One of the things I recently did was to implement the CAST5 cipher. I won't go into the details of it, but it only took me a couple of evenings to code it, and another couple of evenings to test and debug it. The cipher is described in RFC-2144. While it is far from perfect, it is coherent enough to translate it from a mathematical function to a computer function. I am currently wading through RFS-2437, which describes the RSA encryption system. It is a heavy load, mathematically speaking, but following it isn't that hard. RSA is the basis for secure protocols like HTTPS which is the way that Amazon (and others) keeps the bad guys from being able to see your credit card number when you are ordering your yoga mats and Cryptography for Dummies book.
This brings us to the RFC for Open PGP. PGP, which stands for Pretty Good Privacy, is a very strong cryptography system (note the irony on "pretty good"). It gives the NSA fits. Imagine you wanted to let your Uncle Bob into your house when you're not home. You could leave the key under the mat, but then any old bad guy could come along and look under the mat. So, to prevent this, you hide the key in plain sight in such a way that it doesn't look like a key and no one who doesn't know how to look for it can see it. But, you need to let Uncle Bob know how to figure out where it is, so you send him a message in a secret language that only he knows how to read, telling him that the key is hanging on the third rhododendron bush from the left, 11-1/2 inches from the ground. The bad guy could technically find the key, but he wouldn't know where to start looking and he would have to get lucky to find it in any reasonable amount of time.

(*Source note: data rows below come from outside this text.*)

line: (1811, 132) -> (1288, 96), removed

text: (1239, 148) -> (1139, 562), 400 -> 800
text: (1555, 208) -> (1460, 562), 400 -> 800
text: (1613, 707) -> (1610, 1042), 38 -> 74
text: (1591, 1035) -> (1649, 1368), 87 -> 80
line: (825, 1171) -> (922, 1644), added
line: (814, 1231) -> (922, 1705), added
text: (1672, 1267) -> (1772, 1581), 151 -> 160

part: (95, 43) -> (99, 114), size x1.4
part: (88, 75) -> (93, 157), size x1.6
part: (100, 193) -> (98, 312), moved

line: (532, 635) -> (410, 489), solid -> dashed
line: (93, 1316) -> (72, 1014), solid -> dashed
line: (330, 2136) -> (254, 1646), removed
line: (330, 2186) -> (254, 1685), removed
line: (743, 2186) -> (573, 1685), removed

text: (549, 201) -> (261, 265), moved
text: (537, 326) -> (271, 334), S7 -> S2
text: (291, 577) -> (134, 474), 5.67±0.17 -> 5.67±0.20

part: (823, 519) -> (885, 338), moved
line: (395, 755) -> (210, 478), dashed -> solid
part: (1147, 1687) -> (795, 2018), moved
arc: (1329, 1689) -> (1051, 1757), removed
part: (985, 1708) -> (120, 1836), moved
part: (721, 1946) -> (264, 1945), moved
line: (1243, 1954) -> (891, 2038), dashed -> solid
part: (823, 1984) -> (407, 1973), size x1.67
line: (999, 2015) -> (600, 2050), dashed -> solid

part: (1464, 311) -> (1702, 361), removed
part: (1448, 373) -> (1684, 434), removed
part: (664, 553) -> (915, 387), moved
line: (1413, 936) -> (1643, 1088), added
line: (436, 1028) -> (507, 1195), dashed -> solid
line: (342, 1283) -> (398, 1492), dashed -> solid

Open PGP is described in RFC-4880. The number is burned into my brain. It is the godawfulest mess I've ever run across. Imagine your autistic nephew trying to write instructions on how to build a house. He could probably build the house, but it would be nearly impossible for him to tell you how he did it. Everything is Open PGP happens in packets. One of the things that would be nice to know is how big are the packets. It starts off well enough, telling you that the first thing in the packet is a number telling you what kind of packet it is, and another number telling you how big the packet is. It goes straight to Hell in a handbasket from there. They use something called partial packet body lengths. Yes, that's right, a number that tells you that here is a number that represents how big the packet is, maybe. Well, it's at least this big, but it might be bigger. And there might be more packets hiding inside this one, but we can't tell you where they might be:
Wut?Each Partial Body Length header is followed by a portion of the packet body data. The Partial Body Length header specifies this portion's length. Another length header (one octet, two-octet, five-octet, or partial) follows that portion. The last length header in the packet MUST NOT be a Partial Body Length header. Partial Body Length headers may only be used for the non-final parts of the packet. Note also that the last Body Length header can be a zero-length header.
In another part of the RFC, they made a decision to use a bastardized version of a cipher called Cipher Feedback (CFB). It turns out that this bastardized version ended up being a vulnerability that no one has fixed. But I don't know how anyone would be able to figure that out from the RFC. Worse yet, the RFC describes how this mode works for encryption but is silent on decryption. Isn't that helpful? I think the authors need to either back up and take another shot at it or hire a ghost writer.
Well, I've bitched about this enough to get it off of my chest. Thanks for listening.